_Document section_
-------------------------

Re: Unicode to ASCII string conversion
From: Jay B. Harlow [MVP - Outlook] (Jay_Harlow_MVP_at_msn.com)
Date: 09/14/04
- Next message: Jay B. Harlow [MVP - Outlook]: "Re: Decompiler.NET reverse engineers your CLS compliant code"
- Previous message: Jay B. Harlow [MVP - Outlook]: "Re: Decompiler.NET reverse engineers your CLS compliant code"
- In reply to: Cor Ligthert: "Re: Unicode to ASCII string conversion"
- Next in thread: Jay B. Harlow [MVP - Outlook]: "Re: Unicode to ASCII string conversion"
- Messages sorted by: [ date ] [ thread ]
Date: Tue, 14 Sep 2004 15:52:45 -0500
Cor,
Read my post. ;-) I only discussed reading & writing strings to ASCII, ANSI,
and UTF8 files (7 & 8 bit encodings).
You are correct System.String & System.Char are UTF-16 (16 bit Unicode),
files can be ANSI, ASCII, UTF7, UTF8, EBCDIC, UTF16 and many other
encodings.
FWIW: VS.NET 2005 (.NET 2.0, aka Whidbey, due out in 2005) appears to
support UTF-32 encoding for files.
http://msdn2.microsoft.com/library/ts575t62.aspx
Hope this helps
Jay
"Cor Ligthert" <notfirstname@planet.nl> wrote in message
news:%23DvHNymmEHA.3968@TK2MSFTNGP11.phx.gbl...
> Jay,
>
> Because of Ger's answer, now I become curious. I did not read it in your
> message, however what is the solution, Ger told he wanted a straight
> string
> to string conversion and explicitly no bytearray, however now I understand
> he can convert Unicode to a 8 bits ANSI String in VBNet? (And I am not
> talking about writing a file with 8 bits chars by decoding the char)
>
> I showed in this thread with a link to an MSDN page that a String contains
> forever 16 bits Chars.
>
> Is that documentation wrong or do I not understand it or maybe even
> something complete different..

-------------------------

_Recorded data_
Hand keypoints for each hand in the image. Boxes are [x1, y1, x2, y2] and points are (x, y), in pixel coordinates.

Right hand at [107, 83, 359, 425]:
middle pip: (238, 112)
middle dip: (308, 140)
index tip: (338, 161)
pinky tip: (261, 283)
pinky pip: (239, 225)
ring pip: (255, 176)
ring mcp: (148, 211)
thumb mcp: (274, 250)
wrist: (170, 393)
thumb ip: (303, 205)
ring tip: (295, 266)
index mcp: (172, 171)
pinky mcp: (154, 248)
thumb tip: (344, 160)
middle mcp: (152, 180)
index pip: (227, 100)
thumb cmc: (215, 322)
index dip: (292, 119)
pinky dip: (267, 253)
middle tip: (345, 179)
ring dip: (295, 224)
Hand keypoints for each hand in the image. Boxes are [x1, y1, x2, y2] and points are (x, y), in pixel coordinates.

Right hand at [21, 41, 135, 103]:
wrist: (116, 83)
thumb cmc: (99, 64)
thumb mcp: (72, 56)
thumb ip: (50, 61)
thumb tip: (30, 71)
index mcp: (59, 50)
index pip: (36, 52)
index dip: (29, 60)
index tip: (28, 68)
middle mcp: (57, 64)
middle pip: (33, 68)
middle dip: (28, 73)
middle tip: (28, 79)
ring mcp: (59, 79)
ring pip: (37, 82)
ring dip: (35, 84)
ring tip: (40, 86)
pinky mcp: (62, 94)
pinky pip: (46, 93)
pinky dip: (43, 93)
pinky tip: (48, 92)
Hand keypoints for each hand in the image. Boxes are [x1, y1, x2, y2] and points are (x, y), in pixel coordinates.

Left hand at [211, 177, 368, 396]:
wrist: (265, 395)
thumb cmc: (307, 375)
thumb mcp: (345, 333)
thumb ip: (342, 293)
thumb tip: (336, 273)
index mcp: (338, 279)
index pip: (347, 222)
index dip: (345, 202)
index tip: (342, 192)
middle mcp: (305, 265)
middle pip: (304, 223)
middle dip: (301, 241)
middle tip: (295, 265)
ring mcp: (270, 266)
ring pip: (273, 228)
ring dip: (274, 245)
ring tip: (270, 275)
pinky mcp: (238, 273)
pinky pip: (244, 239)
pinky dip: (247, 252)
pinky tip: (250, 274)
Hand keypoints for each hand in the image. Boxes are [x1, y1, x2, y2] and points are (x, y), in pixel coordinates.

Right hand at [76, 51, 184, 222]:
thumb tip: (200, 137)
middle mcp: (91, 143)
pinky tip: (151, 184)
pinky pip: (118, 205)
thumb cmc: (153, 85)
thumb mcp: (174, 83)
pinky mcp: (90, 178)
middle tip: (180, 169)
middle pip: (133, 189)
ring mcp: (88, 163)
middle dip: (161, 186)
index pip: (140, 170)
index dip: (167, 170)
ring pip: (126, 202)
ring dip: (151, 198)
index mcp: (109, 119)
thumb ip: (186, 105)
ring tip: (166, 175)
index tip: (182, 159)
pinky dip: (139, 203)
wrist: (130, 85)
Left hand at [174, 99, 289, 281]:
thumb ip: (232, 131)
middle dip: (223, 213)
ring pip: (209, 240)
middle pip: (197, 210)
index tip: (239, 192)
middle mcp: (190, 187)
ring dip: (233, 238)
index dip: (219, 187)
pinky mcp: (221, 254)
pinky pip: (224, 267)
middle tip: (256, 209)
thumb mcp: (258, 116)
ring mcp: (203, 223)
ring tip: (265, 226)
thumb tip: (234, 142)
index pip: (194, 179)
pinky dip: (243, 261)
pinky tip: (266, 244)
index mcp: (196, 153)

-------------------------

_Questions on the material_
(A) In the forum post on Unicode to ASCII string conversion, why does Jay tell Cor to read his post? Answer in one to three sentences.
(B) Answer these questions about the forum post on Unicode to ASCII string conversion:
(i) Which encoding does Jay say System.String and System.Char use?
(ii) Which release does Jay say appears to support UTF-32 encoding for files?
(iii) According to Cor, what kind of conversion did Ger say he wanted?
(C) Continue the forum post on Unicode to ASCII string conversion from its last line.

_Results by task_
(A) Jay says he discussed only reading and writing strings to ASCII, ANSI, and UTF8 files. Those are 7- and 8-bit encodings.

(B)
(i) UTF-16 (16-bit Unicode).
(ii) VS.NET 2005 (.NET 2.0, also called Whidbey, due out in 2005).
(iii) A straight string-to-string conversion, explicitly without a byte array.

(C)
>
> Cor
>
>
>
>
> "Jay B. Harlow [MVP - Outlook]" <Jay_Harlow_MVP@msn.com> schreef in
> bericht
> news:%23RwyVzlmEHA.3328@TK2MSFTNGP10.phx.gbl...
>> Ger,
>> > Ah, now I think I get the idea. So when I convert a (Unicode) string
> into
>> > an
>> > ascii byte array, and then the byte array back into a string, I still
> have
>> > Unicode, right?
>> Correct, just remember that you will loose some characters going to &
>> from
>> ASCII.
>>
>> > So that is of no use when you want to write ASCII to a
>> > filestream.
>> If you need an ASCII file, then use a ASCII encoding. It really depends
>> on
>> what is going to read the file again.
>>
>> I would recommend with an ANSI encoding (see below) or UTF8 encoding.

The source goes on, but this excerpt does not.